As I said before, “I fully understand why people don’t like to call hospice when a loved one is given a terminal diagnosis. Family members don’t want to admit that someone they love is dying. So they want to “try everything,” to get that person well. Which generally means the person is in the hospital, they have a tube in their throat or a feeding tube, they have needles in their arms, they are continually awakened by the nurses monitoring their vitals, they are away from home, away from loved ones and they die in this sterile, rather impersonal environment. I’m not putting down the care they get in hospitals. Thank God for wonderful nurses and doctors! But let’s all be honest, if you could choose where and how to die, like that, or at home surrounded by your loved ones, which would you prefer?”

But first, let me clarify. Your loved one doesn’t have to be actively dying to qualify for hospice services. As long as they need help with more than two daily activities, like making meals and taking medications, and they are uninterested in going to the hospital again, they can ask their doctor to give them a referral. A doctor will consider whether they would be surprised if the person died within 6 months. If the person has heart failure, kidney failure, diabetes, cancer, dementia, or COPD, a doctor will likely be willing to sign, because these things can progress quickly. Getting the referral early allows you and your loved ones to access a great wealth of support, before you really need it.

Barriers to Hospice Care

Here are a few Barriers to Hospice Care that I have heard about:

One of the biggest barriers for hospice care is that people don’t want to sign the “DNR” form. Let’s be clear, you don’t have to sign the “Do Not Resuscitate” form to be on hospice, but you do need to have the discussion. But, if you don’t sign it, you need to know what happens when someone calls 911 on a distressed eighty-year-old. The paramedics come and do CPR. CPR only works if RIBS ARE BREAKING. No one tells you that. Also, they don’t tell you that CPR HARDLY EVER WORKS. Now, if you’re fifty, I can see why you’d want to call. Go ahead, break my ribs if it will help! But if you’re eighty, do you really want your ribs broken when it probably won’t help you live longer? These are important things to consider.

Also, some people have told me they thought that hospice “sped along” people’s death. That is, at least in my state, illegal. We would never do that. Whether or not is ethical is a completely different subject for a different blog. But for now, in Nevada, let me be clear, that is not an option!

Granted, our goal is not necessarily to help people get better, it’s to help people be safe and comfortable, and to die with dignity when the time does come. But yes, sometimes patients’ health improves with consistent care and help, and that is a very happy thing. We are not interested in speeding the dying process. I think this misunderstanding comes because when a person is on hospice, they have access to a “comfort pack.” A comfort pack has pain and anti-anxiety medication in it, like Morphine and Ativan, and laxatives, anti-nausea meds, etc. The goal of the comfort pack is to give the family everything they need for that 3AM-on-a-Sunday crisis. Help! My mom hasn’t pooped in three days! Help! My father has the flu and is really nauseas!

The comfort pack also has medications that help with the predictable, last-days, issues of pain, and anxiety, and trouble breathing. The family is trained how and when to use them, and the nurse will always come help. Trust me: dying can be rough, depending on what you are dying of.
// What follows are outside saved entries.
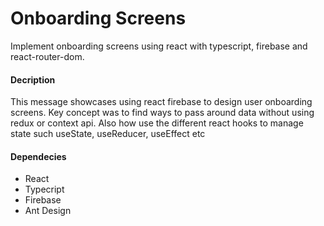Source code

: # Onboarding Screens
Implement onboarding screens using react with typescript, firebase and react-router-dom.
#### Decription
This message showcases using react firebase to design user onboarding screens. Key concept was to find ways to pass around data without using redux or context api. 
Also how use the different react hooks to manage state such useState, useReducer, useEffect etc

#### Dependecies

- React 
- Typecript
- Firebase
- Ant Design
Families are extremely grateful for the comfort packs when they are needed. What a relief to help ease the suffering of their loved one so they can rest peacefully. But the comfort pack is not a way to help them move more quickly along. It is merely to make the way along, more comfortable.

We need to think outside the box!

The thing is, we need to start having an honest discussion about these things. In America we have culture that is afraid of death. We avoid thinking or talking about it. Many countries don’t have that luxury. People die all the time, it is part of living that things die. But since we’ve moved away from the farm, we have become unfamiliar with death. We don’t get to see kittens and cows being born. We don’t often live with grandma and great grandma to see the circle of life. Death has become the sterile purview of hospitals.

That needs to change. Hospice is one small way it can happen, but we need some “out of the box” thinking on this topic. As boomers are becoming seniors, the old ways won’t work. Please share any ideas you have about how to make the dying process better. Ask questions, give opinions. As we discuss, we can learn and make better decisions about something as important as death.